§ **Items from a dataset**
= Beginning of Section =

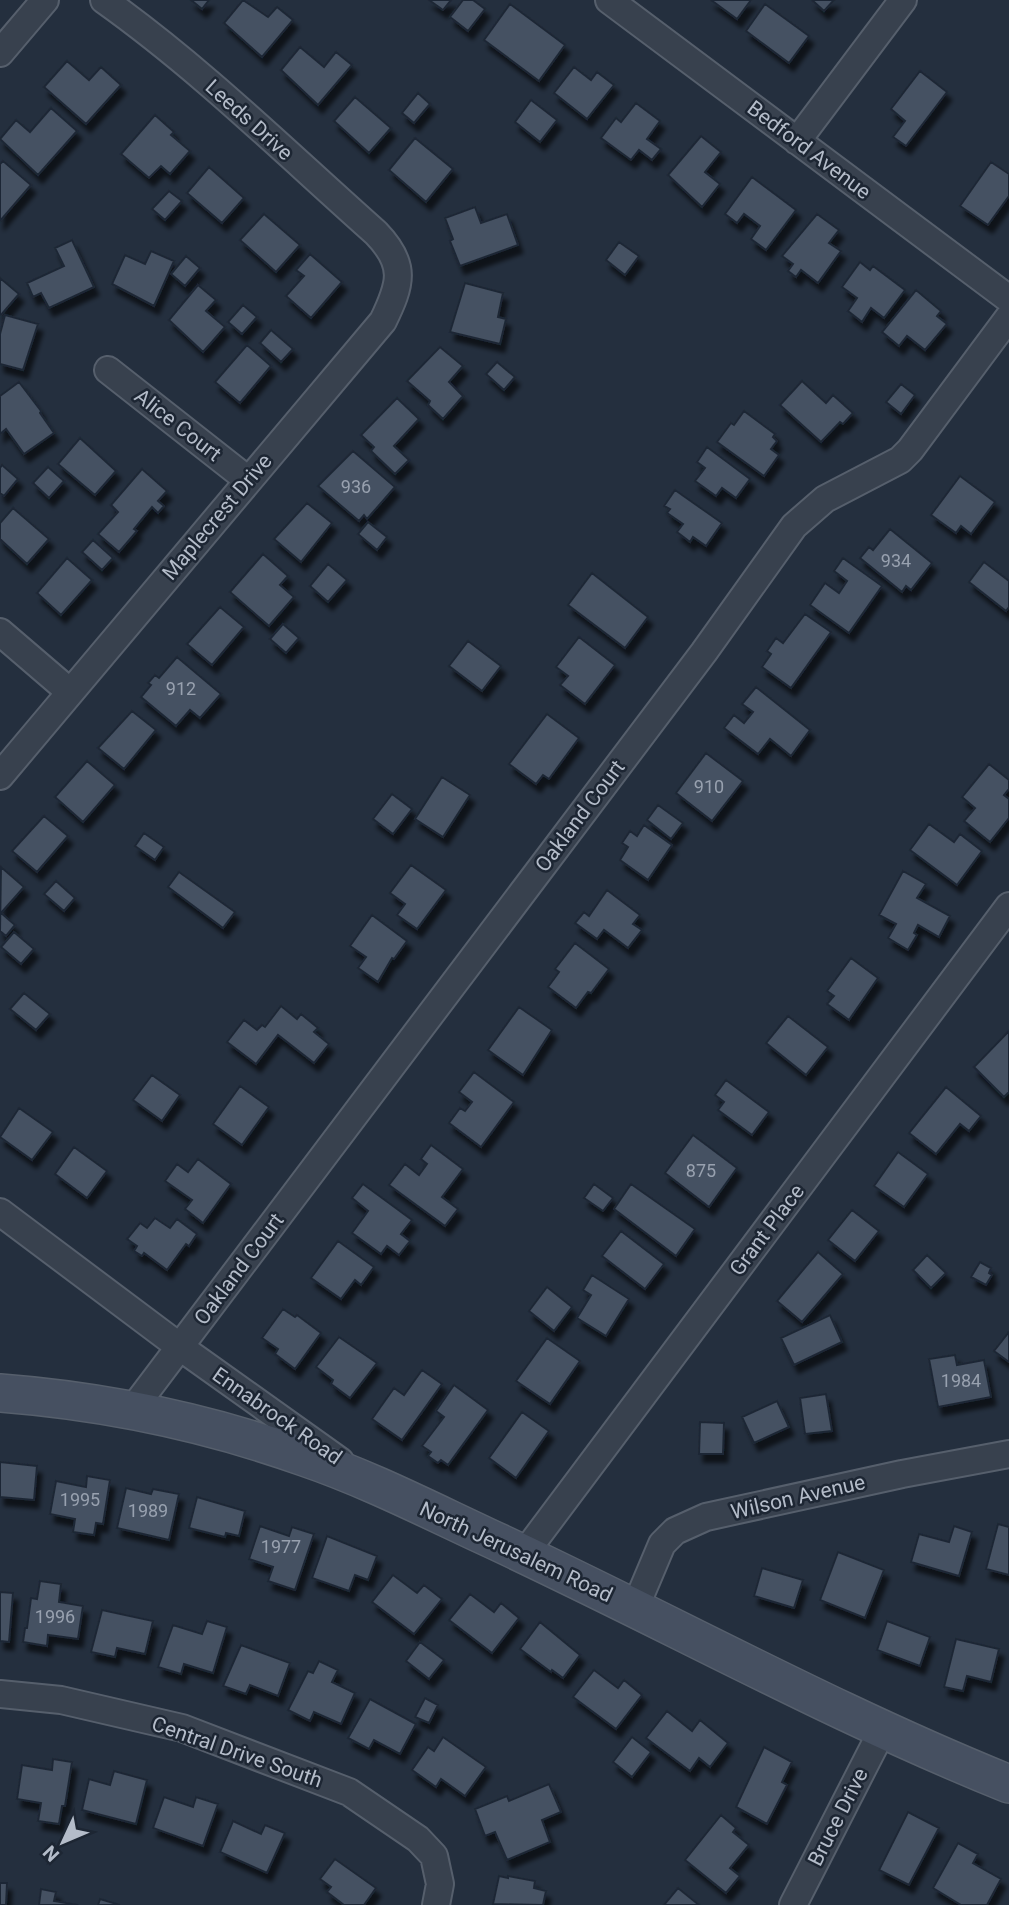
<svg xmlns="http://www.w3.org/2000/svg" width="1009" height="1905" font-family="Roboto,sans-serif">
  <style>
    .building { fill: #455162; stroke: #1f2835; stroke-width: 2; filter: url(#shadow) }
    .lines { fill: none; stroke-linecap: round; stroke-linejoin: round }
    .minor-casing { stroke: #565f6c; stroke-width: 30 }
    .secondary-casing { stroke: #565f6c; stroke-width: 40 }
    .minor { stroke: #38414e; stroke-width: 26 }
    .secondary { stroke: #465061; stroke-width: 37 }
    .labels { text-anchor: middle; stroke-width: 5; stroke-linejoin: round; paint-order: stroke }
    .number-label { font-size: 18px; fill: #98a1af }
    .street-label { font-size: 21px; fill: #b4bcc9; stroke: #1d2633 }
  </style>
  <defs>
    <filter id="shadow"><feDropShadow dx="4.5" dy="8" stdDeviation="2" flood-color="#0009"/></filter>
  </defs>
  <rect width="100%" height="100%" fill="#242f3e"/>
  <path class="building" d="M191,0H209L202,9Z
    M243,0L268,17L277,7L293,20L262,57L224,23Z
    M429,0H451L443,10Z
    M463,0H473L485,9L468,31L450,17Z
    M711,0H751L737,19Z
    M812,0H834L824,11Z
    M510,4L565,45L539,81L484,40Z
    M765,4L809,36L789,63L746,31Z
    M300,47L324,67L336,52L352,65L318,105L281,70Z
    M67,61L89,80L101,67L121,85L86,124L44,87Z
    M574,67L591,80L597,72L614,85L587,119L554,93Z
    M920,71L947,92L906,146L893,137L905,121L891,109Z
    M418,93L430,104L414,123L402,113Z
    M355,97L391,128L369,153L334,121Z
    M531,100L557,120L540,142L515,122Z
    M636,103L660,121L647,139L661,149L652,160L639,150L631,160L601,138L616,118L621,122Z
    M51,108L77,131L38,175L0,139L16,120L30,132Z
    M155,115L174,132L171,135L190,151L170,174L161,166L149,178L121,154Z
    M701,136L721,152L705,172L720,184L702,207L668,175Z
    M415,138L453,169L426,202L389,170Z
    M3,161L31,185L0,221V164Z
    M991,162L1009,174V196L988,225L960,206Z
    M209,167L244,198L222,223L187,193Z
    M752,177L796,210L766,250L751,239L760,226L744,214L737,223L725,214Z
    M169,191L182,201L165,220L152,209Z
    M475,207L481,223L507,214L518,245L460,266L450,241L453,239L445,218Z
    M264,214L300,245L276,272L240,240Z
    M817,214L839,230L829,243L841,251L818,283L801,270L796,277L788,271L793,264L782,256Z
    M72,240L94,287L49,308L41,293L33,297L27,283L64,266L55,248Z
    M619,242L639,256L625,275L606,260Z
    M151,251L174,261L154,306L112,284L125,255L145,264Z
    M310,254L342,282L311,318L286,296L304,276L296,270Z
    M186,256L200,268L185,286L171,274Z
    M860,262L870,270L873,266L905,290L884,318L871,308L862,322L848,311L857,298L842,287Z
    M0,278L19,294L1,315L0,314Z
    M465,283L503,293L498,317L506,319L500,344L450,332Z
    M198,285L216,300L206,311L225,327L203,352L169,320Z
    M916,290L941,311L937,316L947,324L925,350L907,336L899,346L882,332Z
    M243,305L257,317L242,334L228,322Z
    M5,315L38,324L23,370L0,364V334Z
    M271,330L293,349L281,362L260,343Z
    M247,345L271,366L240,403L215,382Z
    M440,347L463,366L449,382L463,396L443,419L428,405L430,401L407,381Z
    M497,362L515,377L504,390L486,374Z
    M802,381L826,403L833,395L853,413L843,424L840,422L821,442L780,405Z
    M19,382L41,411L40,413L54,433L24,454L6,429L0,434V396Z
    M901,384L915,395L901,414L886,402Z
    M397,398L419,419L394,446L409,460L395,474L371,451L374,447L361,435Z
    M744,411L775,434L773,437L777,441L771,449L779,455L764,476L717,442L731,423L734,425Z
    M80,438L116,471L95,495L58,464Z
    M707,447L750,479L736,498L722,488L716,496L695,481L705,468L697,462Z
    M353,451L395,487L367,519L364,515L359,521L318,486Z
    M2,465L18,479L4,496L0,493V468Z
    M48,467L64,481L49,498L33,483Z
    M142,469L167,491L158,501L164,506L158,513L152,507L134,529L137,531L119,552L98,534L118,512L111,505Z
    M960,476L995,502L971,534L961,526L956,533L931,515Z
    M675,490L722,523L706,546L693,537L690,542L677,532L683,524L667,513L670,509L664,506Z
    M307,503L332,523L301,562L274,539Z
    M13,508L49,539L27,564L0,539V523Z
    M368,522L387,537L377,550L358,534Z
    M890,529L932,563L911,590L906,586L902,592L860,558L869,547L873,550Z
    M93,540L113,558L102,570L82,552Z
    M263,554L288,576L280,585L294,597L269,626L230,592Z
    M67,558L92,580L61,615L37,593Z
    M843,558L882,586L849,633L810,605L825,583L839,593L847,581L834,571Z
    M984,562L1009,581V607L1006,611L969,582Z
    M328,564L347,580L328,602L310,586Z
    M592,573L648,617L625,648L568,605Z
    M220,607L244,627L212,665L187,644Z
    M805,614L831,632L791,688L762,667L771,654L767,651L776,638L783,643Z
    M283,624L299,638L286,653L270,639Z
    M579,637L615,665L585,704L560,685L568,676L556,667Z
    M468,641L501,666L482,691L449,666Z
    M177,657L221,694L200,718L190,710L176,726L141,697L151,685L148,683L155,675L159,678Z
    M756,687L810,730L791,756L770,739L758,754L724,728L734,715L744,723L753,712L742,704Z
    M132,711L156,730L124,769L98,748Z
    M547,714L579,738L549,779L543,775L536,784L509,764Z
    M706,753L743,781L712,821L676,793Z
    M87,761L115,785L83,822L55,797Z
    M989,764L1009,780V789L1004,795L1009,799V818L990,842L964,821L975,808L962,797Z
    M442,777L470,795L443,837L415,819Z
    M392,794L412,809L393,834L373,819Z
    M658,805L683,823L671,839L647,820Z
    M44,816L68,836L37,872L12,851Z
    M929,824L954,842L960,834L982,851L957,885L910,850Z
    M644,825L672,845L648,880L620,860L628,847L622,843L630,831L637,836Z
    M144,833L164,847L155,860L135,846Z
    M411,865L446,890L417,929L397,915L405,904L390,893Z
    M1,867L24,887L1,913L15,925L6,936L0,931Z
    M903,871L926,884L917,898L950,916L939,937L918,925L914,933L917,935L908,950L888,938L896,924L879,915Z
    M179,872L235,912L223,928L168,887Z
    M56,881L75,898L64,911L44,894Z
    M607,890L640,915L633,924L642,930L628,948L604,930L597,939L575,923L584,912L589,916Z
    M372,915L407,941L394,959L392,958L378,982L358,968L366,957L350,946Z
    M14,932L34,949L21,964L1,947Z
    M575,943L609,969L591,993L588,992L576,1008L548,987L559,972L555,969Z
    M851,958L878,978L849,1020L827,1004L834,996L827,991Z
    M24,993L50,1014L36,1030L10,1009Z
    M281,1006L297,1019L301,1014L318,1028L314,1032L329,1044L314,1063L278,1035L256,1064L227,1042L244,1020L257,1030L262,1025L265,1027Z
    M519,1007L552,1030L523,1075L488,1050Z
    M788,1016L828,1047L806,1075L766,1043Z
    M1009,1031V1092L1004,1097L974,1067Z
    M474,1072L514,1102L481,1147L449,1123L460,1108L465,1111L472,1102L459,1092Z
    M152,1075L180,1095L162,1121L133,1100Z
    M726,1080L769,1112L752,1135L718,1110L724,1102L715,1095Z
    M240,1086L269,1107L242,1145L213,1124Z
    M946,1087L981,1116L969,1131L960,1124L936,1154L909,1133Z
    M19,1108L53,1132L32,1160L0,1137Z
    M693,1135L737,1168L709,1207L665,1173Z
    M431,1145L463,1169L442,1197L458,1209L445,1226L389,1185L405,1164L419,1175L427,1164L421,1159Z
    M74,1147L107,1171L87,1198L55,1174Z
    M898,1152L928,1174L904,1207L874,1186Z
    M198,1159L231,1184L203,1223L185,1209L192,1200L165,1181L177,1164L188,1172Z
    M363,1184L412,1220L401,1234L410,1241L399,1255L387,1246L381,1254L352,1233L368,1211L352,1198Z
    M594,1184L613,1198L603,1211L584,1198Z
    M631,1184L695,1229L676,1256L614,1209Z
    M852,1210L879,1231L855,1261L828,1240Z
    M155,1218L170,1228L177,1219L197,1234L189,1246L186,1244L167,1270L144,1253L142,1256L134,1251L137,1246L127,1239L140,1223L147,1228Z
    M621,1231L664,1264L645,1289L602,1256Z
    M338,1241L374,1267L361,1285L355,1280L341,1299L311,1278Z
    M818,1252L843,1274L802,1322L777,1301Z
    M927,1255L946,1273L931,1288L913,1270Z
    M980,1262L991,1268L989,1273L992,1275L986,1285L971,1277Z
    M592,1275L629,1299L606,1336L577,1318L591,1295L583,1290Z
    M547,1287L572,1307L554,1331L529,1311Z
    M283,1309L295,1317L297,1315L321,1333L295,1369L275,1354L278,1349L262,1338Z
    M830,1315L842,1342L794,1365L781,1338Z
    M1009,1332V1362L994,1351Z
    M339,1337L377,1363L350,1398L331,1384L333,1380L316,1367Z
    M547,1338L580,1361L550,1404L516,1381Z
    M955,1355L957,1365L984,1360L991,1397L938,1407L929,1359Z
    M422,1370L442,1384L402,1440L372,1419L394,1388L404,1395Z
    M454,1385L488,1410L448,1465L441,1460L438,1463L428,1456L431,1452L422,1446L444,1417L436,1411Z
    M826,1394L832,1431L805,1434L800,1398Z
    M777,1401L789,1427L754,1443L742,1417Z
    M522,1412L549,1431L516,1478L489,1458Z
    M700,1422L724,1423L723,1454H699Z
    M0,1462L37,1466L34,1500L0,1497Z
    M87,1476L110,1480L103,1524L96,1523L94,1535L73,1532L75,1519L50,1514L56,1481L86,1487Z
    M126,1488L151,1494L153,1489L179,1494L169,1540L117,1528Z
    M197,1497L245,1511L239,1536L226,1533L225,1537L189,1528Z
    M998,1524L1009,1527V1575L986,1569Z
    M260,1526L289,1536L292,1527L314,1534L295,1590L268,1581L273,1567L249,1559Z
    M954,1526L972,1532L959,1576L911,1562L919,1534L949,1542Z
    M327,1536L377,1556L368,1580L355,1575L349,1591L312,1578Z
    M838,1552L884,1570L865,1618L820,1600Z
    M762,1568L803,1580L794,1608L754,1596Z
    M393,1575L417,1593L424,1585L442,1599L414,1634L372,1602Z
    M40,1581L61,1584L59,1602L83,1606L78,1639L48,1635L47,1646L23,1642L25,1628H27L31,1598L37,1599Z
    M0,1592L13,1593L9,1642L0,1641Z
    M470,1594L494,1612L501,1603L519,1618L492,1653L449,1620Z
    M102,1610L153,1621L145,1654L117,1648L115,1657L91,1652Z
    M207,1621L227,1627L213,1673L184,1664L181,1674L158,1667L173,1625L202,1634Z
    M887,1621L930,1637L920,1666L877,1650Z
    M540,1622L580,1655L563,1678L552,1670L551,1672L520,1649Z
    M956,1639L999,1649L991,1682L967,1676L963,1691L944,1687Z
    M420,1642L444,1660L429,1679L406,1661Z
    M241,1645L290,1663L278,1696L250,1685L246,1694L223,1686Z
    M319,1661L338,1670L332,1682L355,1693L341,1724L314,1712L310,1721L288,1710L308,1671L313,1673Z
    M594,1670L618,1688L624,1680L642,1695L616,1729L573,1697Z
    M425,1698L438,1705L429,1723L415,1717Z
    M370,1699L416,1724L400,1754L374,1740L369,1749L348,1738Z
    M667,1711L692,1731L700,1720L728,1743L710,1767L699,1758L690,1771L646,1738Z
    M443,1737L486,1767L465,1796L441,1779L436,1787L412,1770L428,1747L434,1751Z
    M632,1737L651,1752L632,1777L613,1762Z
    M764,1747L792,1762L782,1782L787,1785L767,1824L736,1807Z
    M53,1759L72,1762L65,1806H62L59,1824L38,1821L41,1803L17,1799L22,1765L52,1770Z
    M114,1771L147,1780L136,1824L82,1810L89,1779L110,1785Z
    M549,1784L561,1812L542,1820L550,1842L507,1860L495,1832L485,1836L475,1809L507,1796L509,1801Z
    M164,1797L193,1807L196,1797L218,1804L203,1846L153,1828Z
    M908,1812L939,1828L909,1885L879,1870Z
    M721,1815L736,1828L733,1832L749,1845L730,1868L740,1876L726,1893L685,1860Z
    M233,1821L261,1834L265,1825L285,1833L267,1873L220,1852Z
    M958,1843L978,1854L973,1863L1001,1879L987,1905H961L933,1888Z
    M335,1859L376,1888L364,1905H344L327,1892L331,1887L320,1879Z
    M499,1876L508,1878V1876L535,1881L534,1888L546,1891L543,1905L493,1904Z
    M0,1883H7L6,1905H0Z
    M678,1888L699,1905H664Z
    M41,1889L56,1892L54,1901L78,1905H39Z
    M100,1899L120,1905H98Z"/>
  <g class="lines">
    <g class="minor-casing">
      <path id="minor" d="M609,0L1009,299
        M0,53L45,0
        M797,141L903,0
        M108,370L248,480
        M0,632L70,692
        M0,776L383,321C401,284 407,265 376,233C287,154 201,69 104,0
        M0,1212L180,1347L340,1461
        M132,1410L704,652L794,526L825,499L900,460L910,450L1009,317
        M524,1554L1009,906
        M635,1608L662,1544L675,1531L706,1517L902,1474L1009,1454
        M0,1694L61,1700L182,1728L349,1792L418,1839L434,1856L440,1884L436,1905
        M793,1905L883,1729"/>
    </g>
    <g class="secondary-casing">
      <path id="secondary" d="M0,1393C103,1401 206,1422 304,1457C366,1478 425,1508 485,1536C660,1617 830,1712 1009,1784"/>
    </g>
    <use href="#minor" class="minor"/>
    <use href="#secondary" class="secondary"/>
  </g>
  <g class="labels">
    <g class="number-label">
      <text x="356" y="493">936</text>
      <text x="896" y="567">934</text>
      <text x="181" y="695">912</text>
      <text x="709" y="793">910</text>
      <text x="701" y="1177">875</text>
      <text x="961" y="1387">1984</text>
      <text x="80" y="1506">1995</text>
      <text x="148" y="1517">1989</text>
      <text x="281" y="1553">1977</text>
      <text x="55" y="1623">1996</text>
    </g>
    <g class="street-label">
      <text transform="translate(249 120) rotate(42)" y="7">Leeds Drive</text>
      <text transform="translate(809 150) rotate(37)" y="7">Bedford Avenue</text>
      <text transform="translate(178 425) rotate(38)" y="7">Alice Court</text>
      <text transform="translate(217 517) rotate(-50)" y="7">Maplecrest Drive</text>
      <text transform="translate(580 816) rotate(-53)" y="7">Oakland Court</text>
      <text transform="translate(767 1230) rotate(-53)" y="7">Grant Place</text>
      <text transform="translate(239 1269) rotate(-53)" y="7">Oakland Court</text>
      <text transform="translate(277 1416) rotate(35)" y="7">Ennabrock Road</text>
      <text transform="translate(798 1497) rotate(-13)" y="7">Wilson Avenue</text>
      <text transform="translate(516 1552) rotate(25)" y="7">North Jerusalem Road</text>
      <text transform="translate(237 1752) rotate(19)" y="7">Central Drive South</text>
      <text transform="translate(838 1817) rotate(-63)" y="7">Bruce Drive</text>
    </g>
  </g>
  <g transform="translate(63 1842) rotate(226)" stroke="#1d2633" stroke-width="5" paint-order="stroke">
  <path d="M0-5L12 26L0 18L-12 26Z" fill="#b4bcc9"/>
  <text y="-10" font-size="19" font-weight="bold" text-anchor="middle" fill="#b4bcc9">N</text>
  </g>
</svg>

= End of Section =

§ **Task item**
Using the records above, list each line that includes "lines".

§ **Written response**
    .lines { fill: none; stroke-linecap: round; stroke-linejoin: round }
  <g class="lines">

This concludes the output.